Every season has its X-factors, the players who either elevated their game or fail to measure up to expectations. Oftentimes, these are the players who define the season. Fans already know Luka is sensational and that he'll continue to ball out, but what about the role players? Who among them will step up to the task and help deliver the Mavericks to the promised land, the second round of the NBA Playoffs?

Admittedly, the bar is necessarily a bit low for the moment. Anything short of a second-round appearance this season will be a letdown. With that, these are the three biggest X-factors for the 2021-2022 Dallas Mavericks.

Dallas Mavericks X-factor for 2021-2022 season: 3. Tim Hardaway Jr.

Tim Hardaway Jr. signed a four-year, $75 million contract with the Mavs this offseason, turning down an additional $17 million New Orleans was prepared to offer him. The message was clear, Hardaway has found a fit and a home in Dallas, as evidenced by the fact that he will be playing his longest continuous stretch with a single franchise in his nine-year NBA career.

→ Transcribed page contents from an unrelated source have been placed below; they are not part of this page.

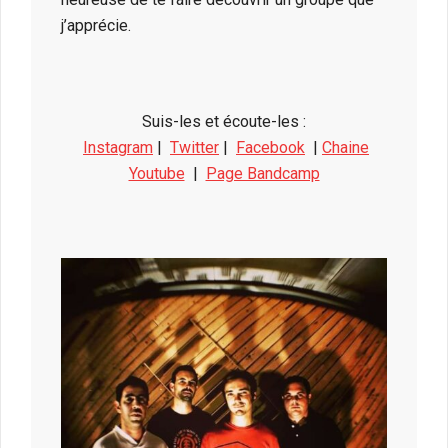
j’apprécie.
Suis-les et écoute-les :
Instagram
|
Twitter
|
Facebook
|
Chaine
Youtube
|
Page Bandcamp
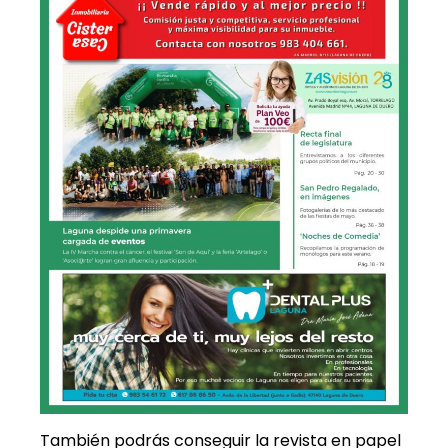
También podrás conseguir la revista en papel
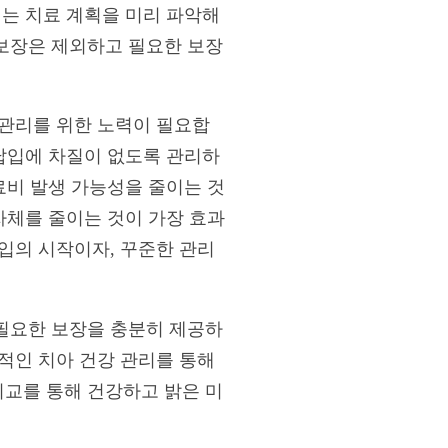
되는 치료 계획을 미리 파악해
보장은 제외하고 필요한 보장
 관리를 위한 노력이 필요합
 납입에 차질이 없도록 관리하
료비 발생 가능성을 줄이는 것
자체를 줄이는 것이 가장 효과
입의 시작이자, 꾸준한 관리
필요한 보장을 충분히 제공하
적인 치아 건강 관리를 통해
교를 통해 건강하고 밝은 미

Hardaway Jr. undoubtedly found a good fit as the Mavs marksman, elevating his career 3-point percentage from 34.4 percent before joining Dallas to 37 percent over the past two-plus seasons. Not counting his 19 games in 2019 following the blockbuster Kristaps Porzingis trade that brought him to the Mavericks, THJ has shot 39.5 percent from downtown playing alongside Luka Doncic.

He's also been playing at the end of a contract in which he could have become a free agent the past two seasons. Following the 2019-2020 season, THJ had a player option worth $18.9M, which he chose to pick up. While that's a nice chunk of change, the then 28-year-old could have declined the option to enter free agency in search of another handsome payday given his strong performance that season. He also could have earned himself greater security than banking on another equal or even greater season in 2020-2021.

It was a high-risk gamble, but Hardaway Jr. not only bet on himself, but he won in the process. After an even better second full season with the Mavericks, he secured a new four-year deal in line with what he was seeking. The question now, after two seasons of essentially playing for a new contract, is whether or not he can continue to perform at that level.

It's human nature to strive for something so long you almost don't know what to do once you finally have it. In the NFL, teams are cautioned about handing out big contracts to guys coming off career years at the end of their deal. I'm not saying that's what will happen with Hardaway Jr. Quite the opposite, I sincerely hope he can continue being a lethal, albeit streaky 3-point shooter who can help spread the floor for Dallas moving forward.

If he matches or even exceeds his previously set bar, Dallas's chances at taking the next key step increase greatly. If he can't, the Mavs' third-richest contract might place the team in a bind moving forward.